─── Texte de la page ───

V. UNE COMMANDE PUBLIQUE QUI NE PROMEUT PAS SUFFISAMMENT LE FABRIQUÉ EN FRANCE

A. UN FABRIQUÉ EN FRANCE MARGINAL DANS L'ACHAT PUBLIC

Avec un volume de près de 170 milliards d'euros, pour plus de 243 000 contrats passés, la commande publique occupe une place essentielle dans l'économie nationale (8 % du PIB). Elle bénéficie à 45 % à des PME, à 27 % à des ETI et à 16 % à des microentreprises. L'origine du bien acheté n'est pas une donnée essentielle des marchés publics recensée par l'Observatoire économique de la commande publique. Le fabriqué en France est le « trou noir » de la commande publique. Le potentiel supplémentaire des achats de produits fabriqués en France est estimé à 15 milliards d'euros, soit près d'un cinquième du déficit commercial de 2024. Si 25 % des marchés publics étant réservés aux produits français, cela représenterait 50 milliards d'euros par an d'achats français.

─── Entrées archivées ───

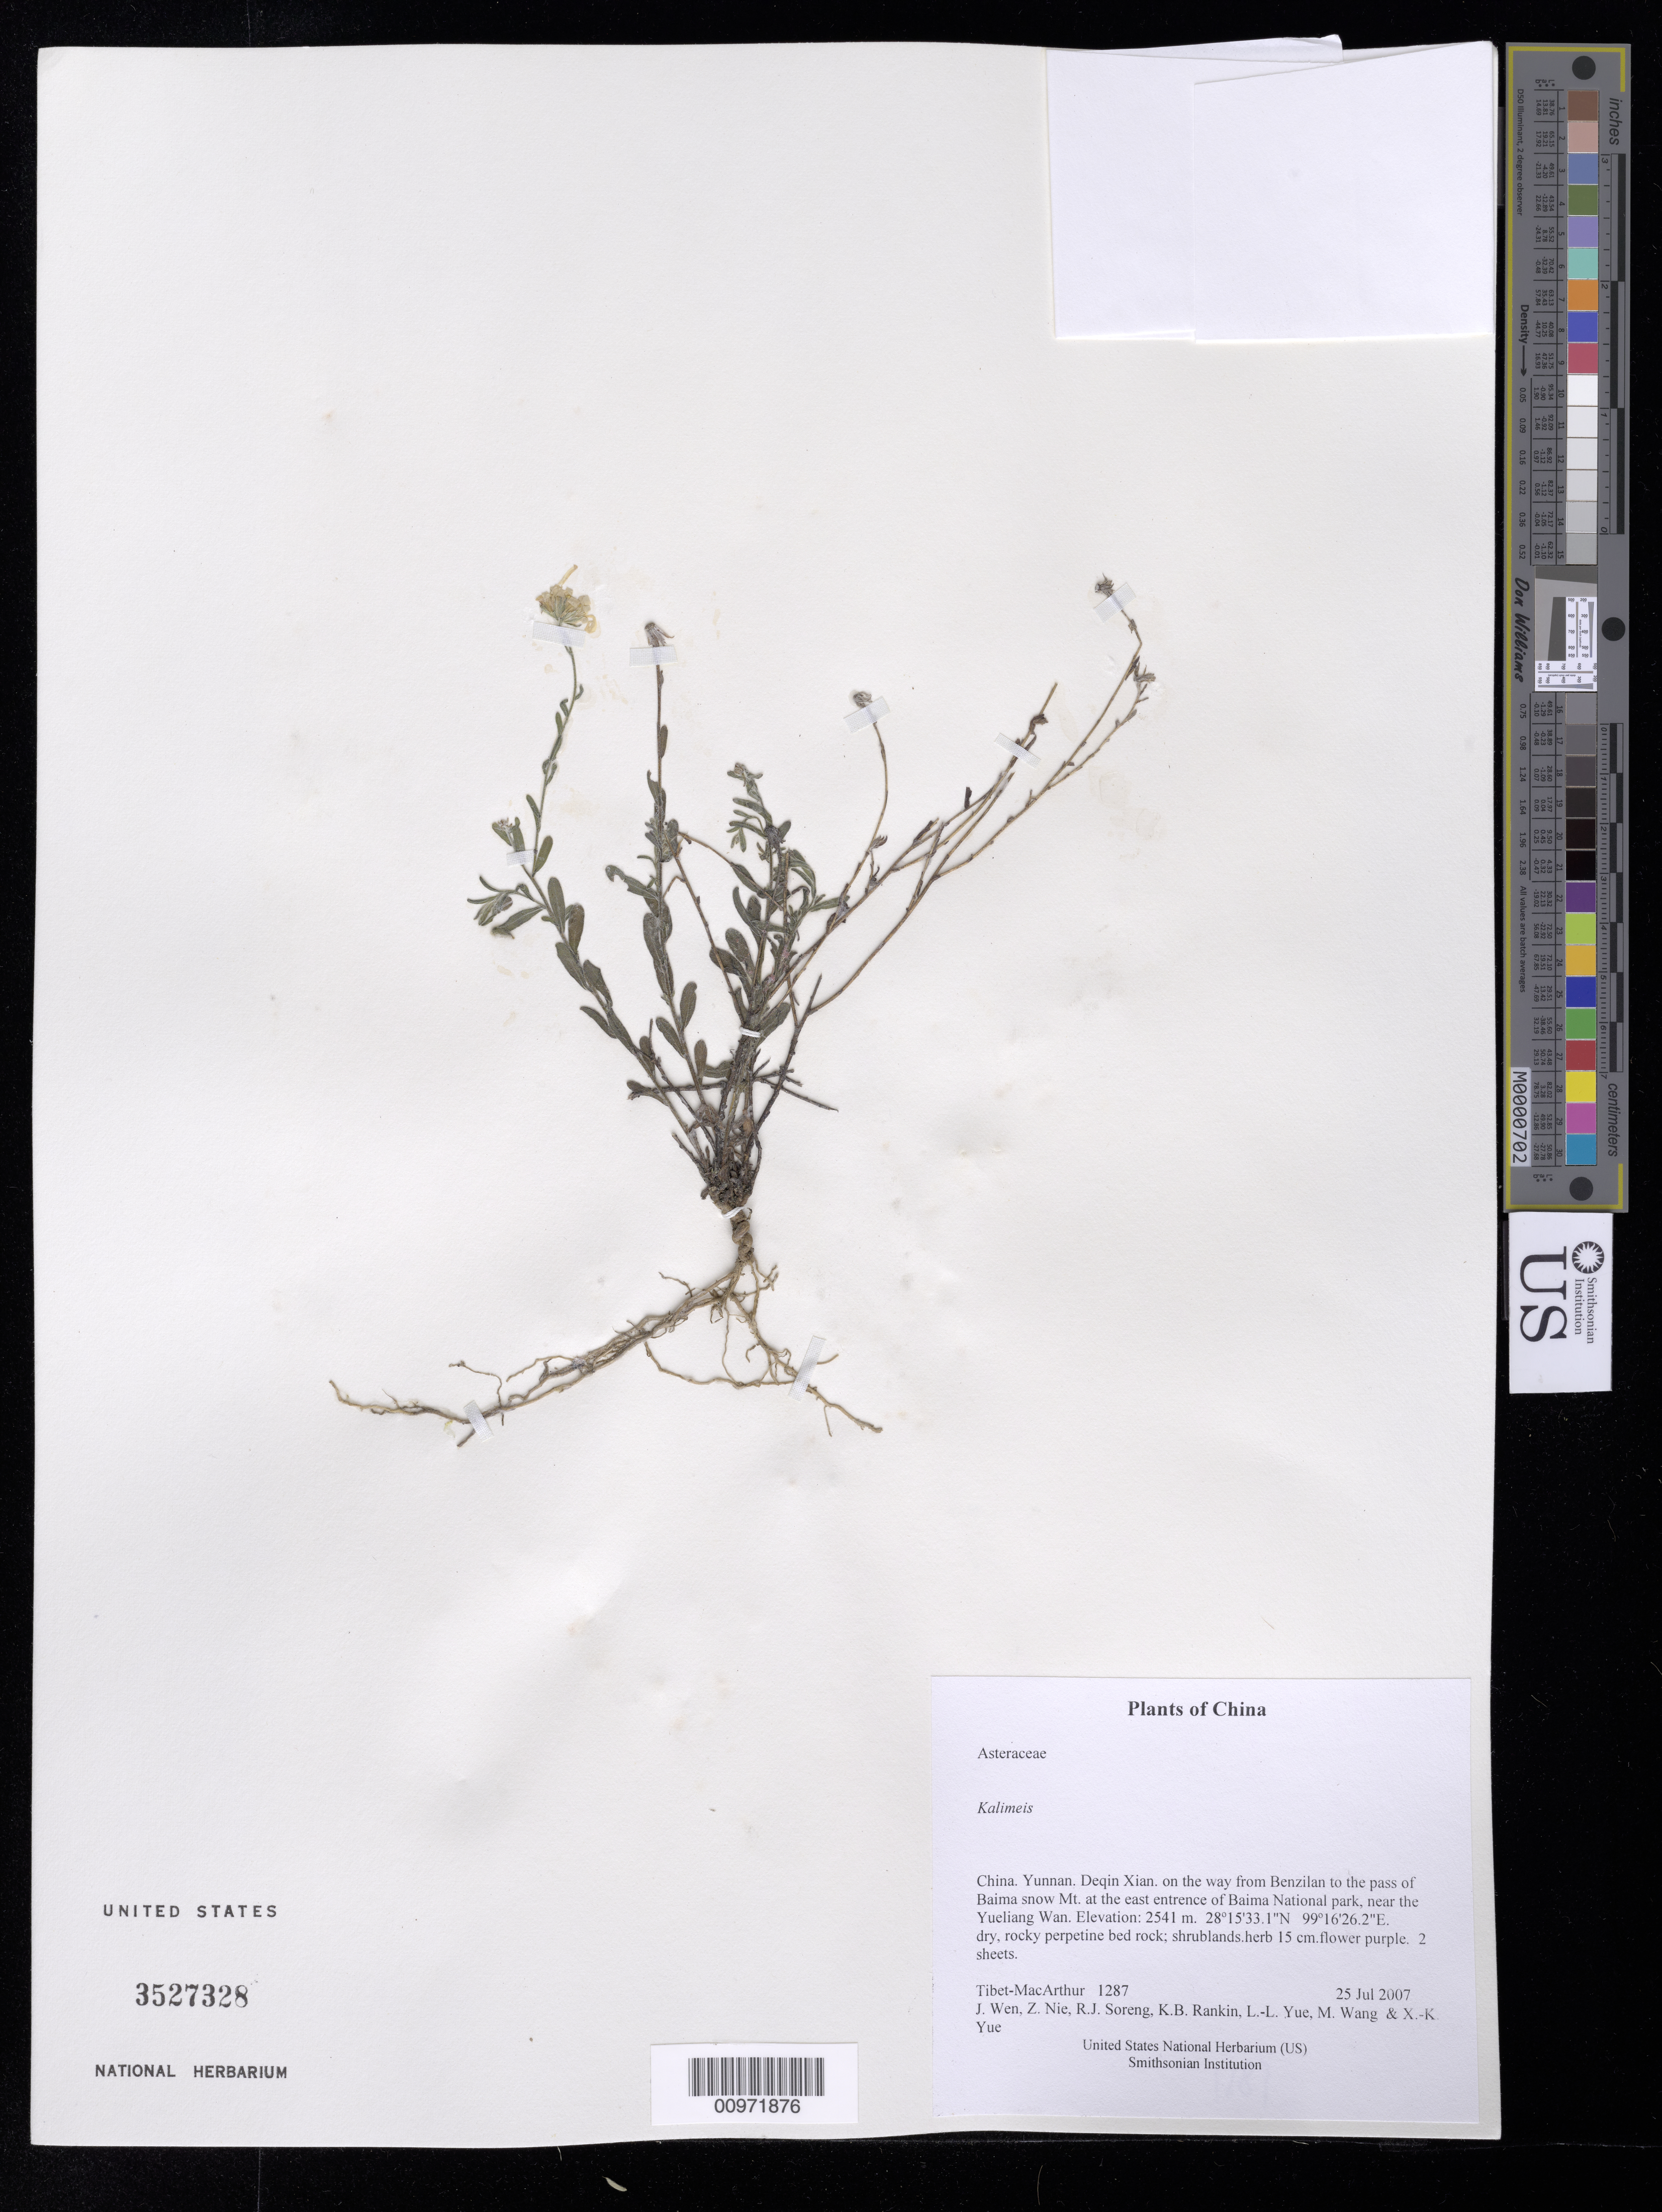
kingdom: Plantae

───
─── Entrées archivées ───

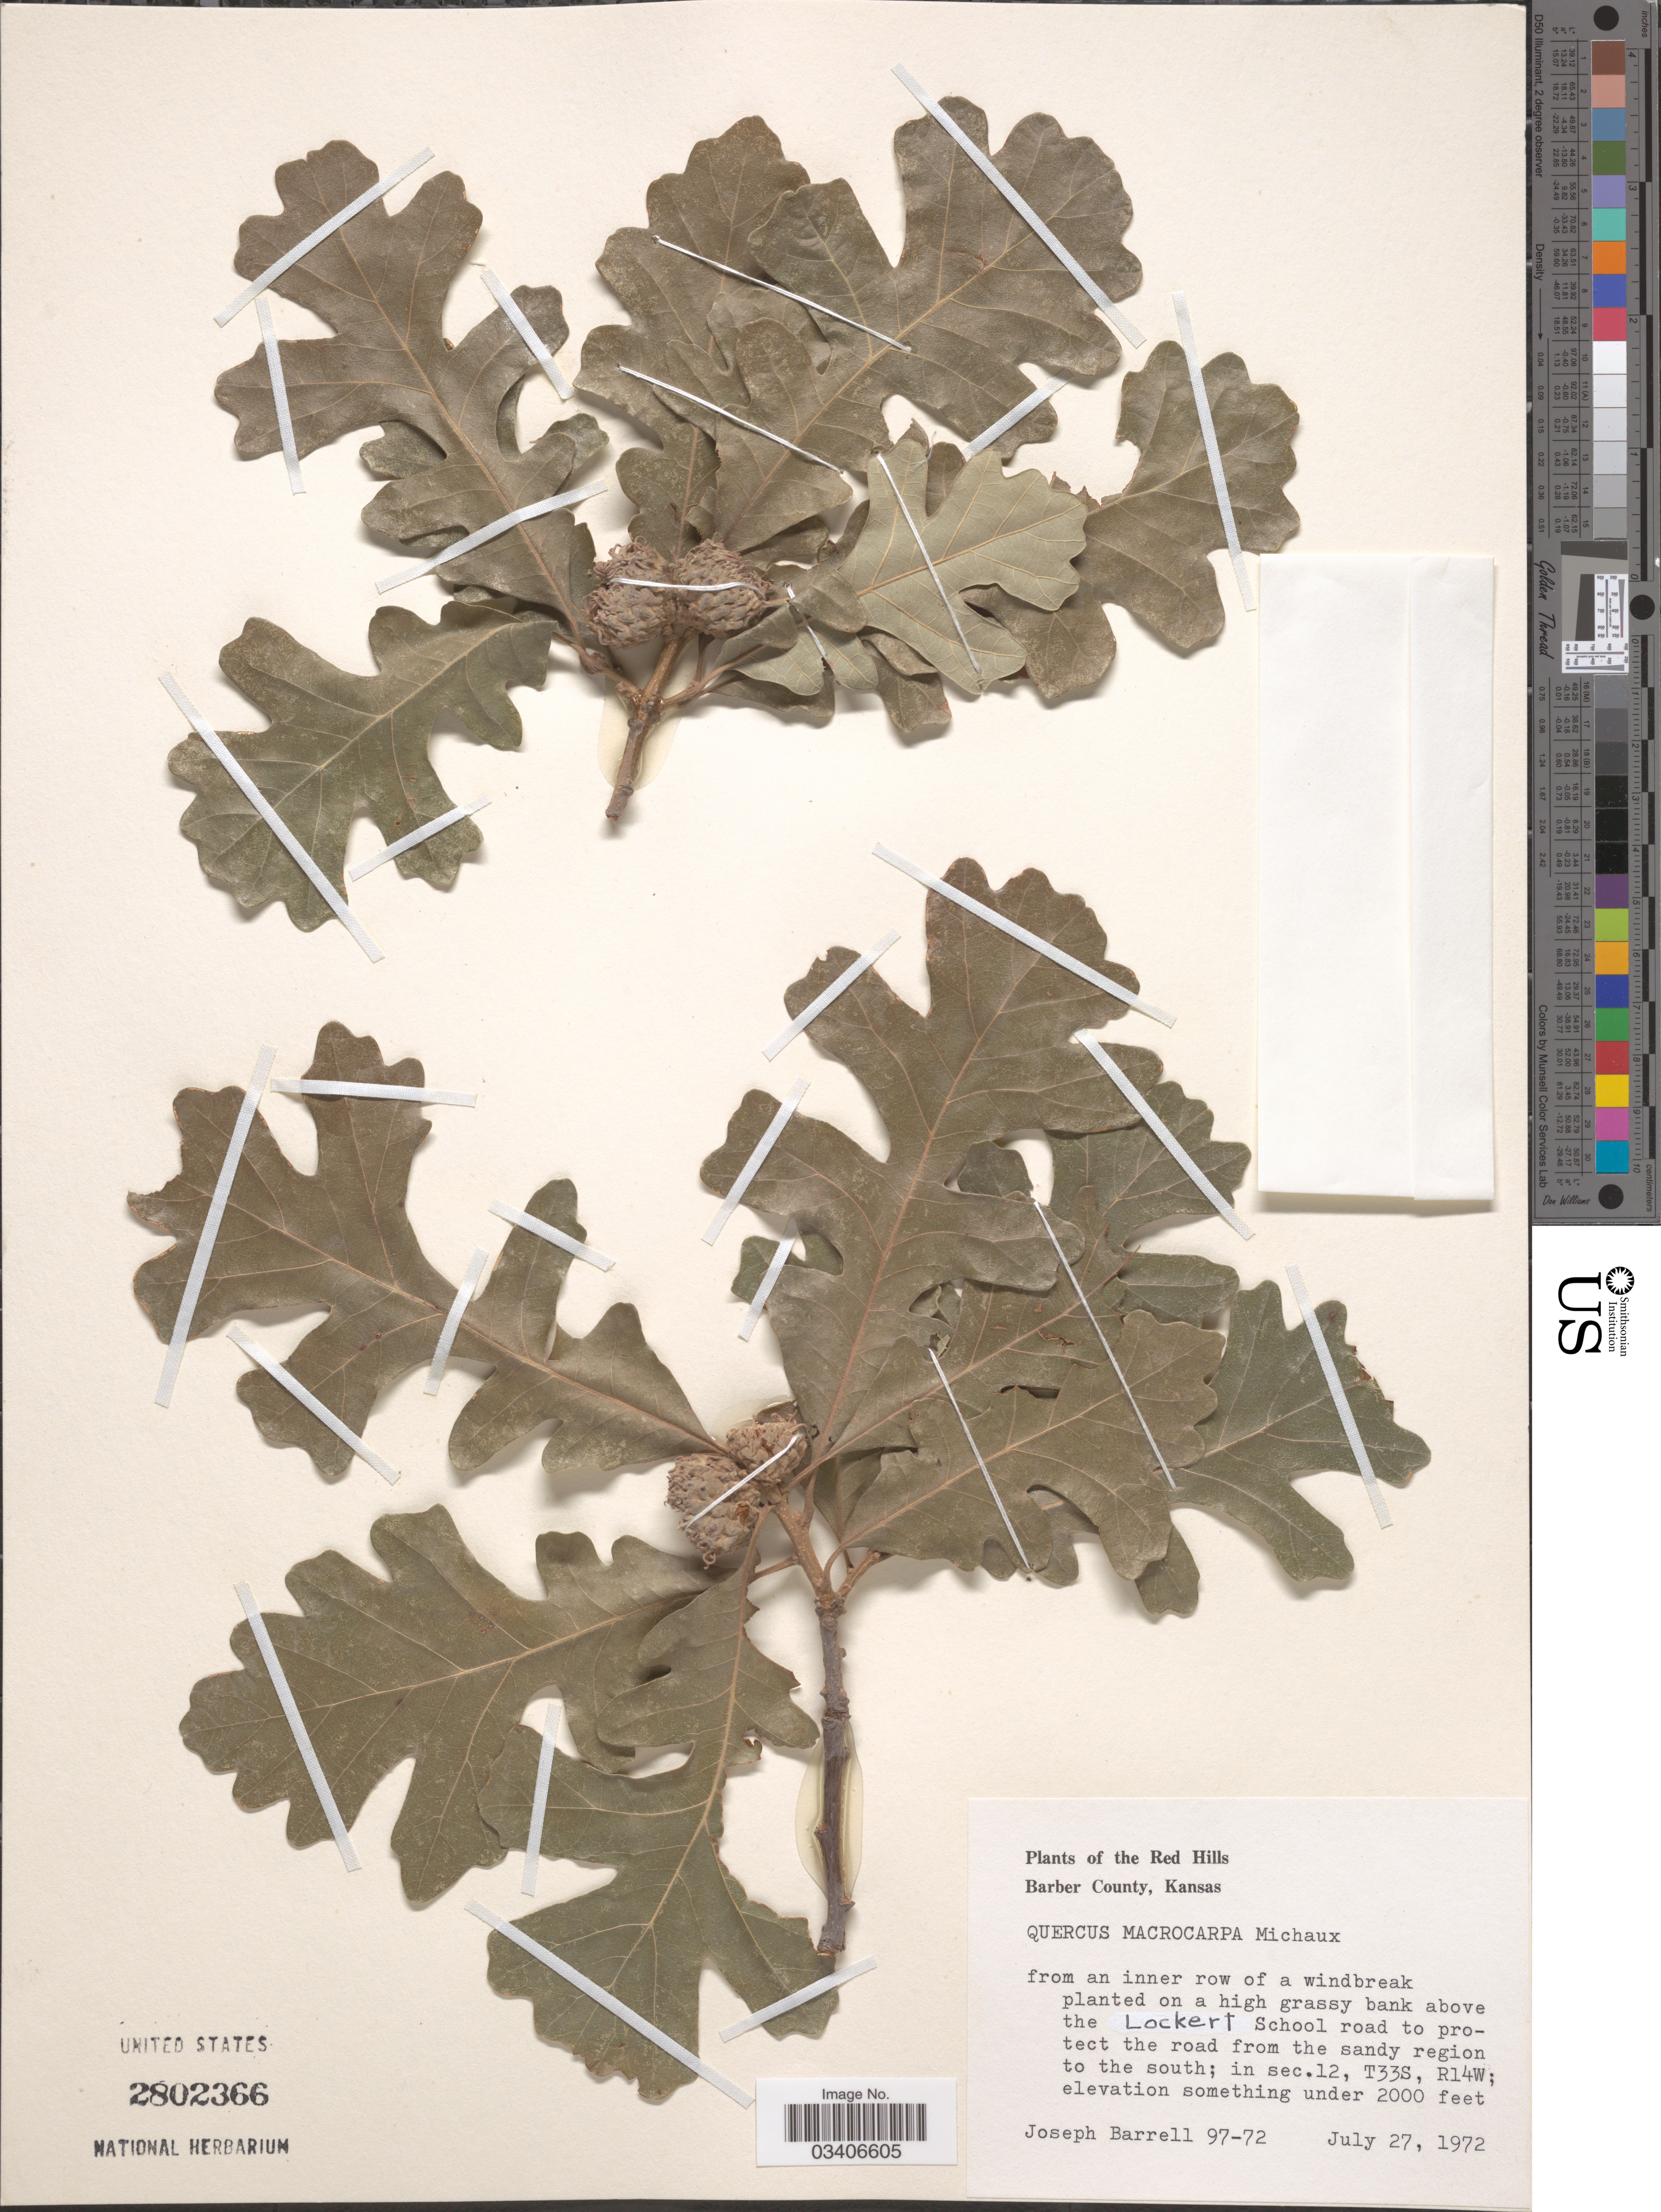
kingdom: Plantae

───

* Consigne *
Recopiez mot pour mot l'intégralité du texte sur le fabriqué en France dans la commande publique. Les entrées n'interviennent en rien dans ce travail.

* Corrigé détaillé *
V. UNE COMMANDE PUBLIQUE QUI NE PROMEUT PAS SUFFISAMMENT LE FABRIQUÉ EN FRANCE

A. UN FABRIQUÉ EN FRANCE MARGINAL DANS L'ACHAT PUBLIC

Avec un volume de près de 170 milliards d'euros, pour plus de 243 000 contrats passés, la commande publique occupe une place essentielle dans l'économie nationale (8 % du PIB). Elle bénéficie à 45 % à des PME, à 27 % à des ETI et à 16 % à des microentreprises. L'origine du bien acheté n'est pas une donnée essentielle des marchés publics recensée par l'Observatoire économique de la commande publique. Le fabriqué en France est le « trou noir » de la commande publique. Le potentiel supplémentaire des achats de produits fabriqués en France est estimé à 15 milliards d'euros, soit près d'un cinquième du déficit commercial de 2024. Si 25 % des marchés publics étant réservés aux produits français, cela représenterait 50 milliards d'euros par an d'achats français.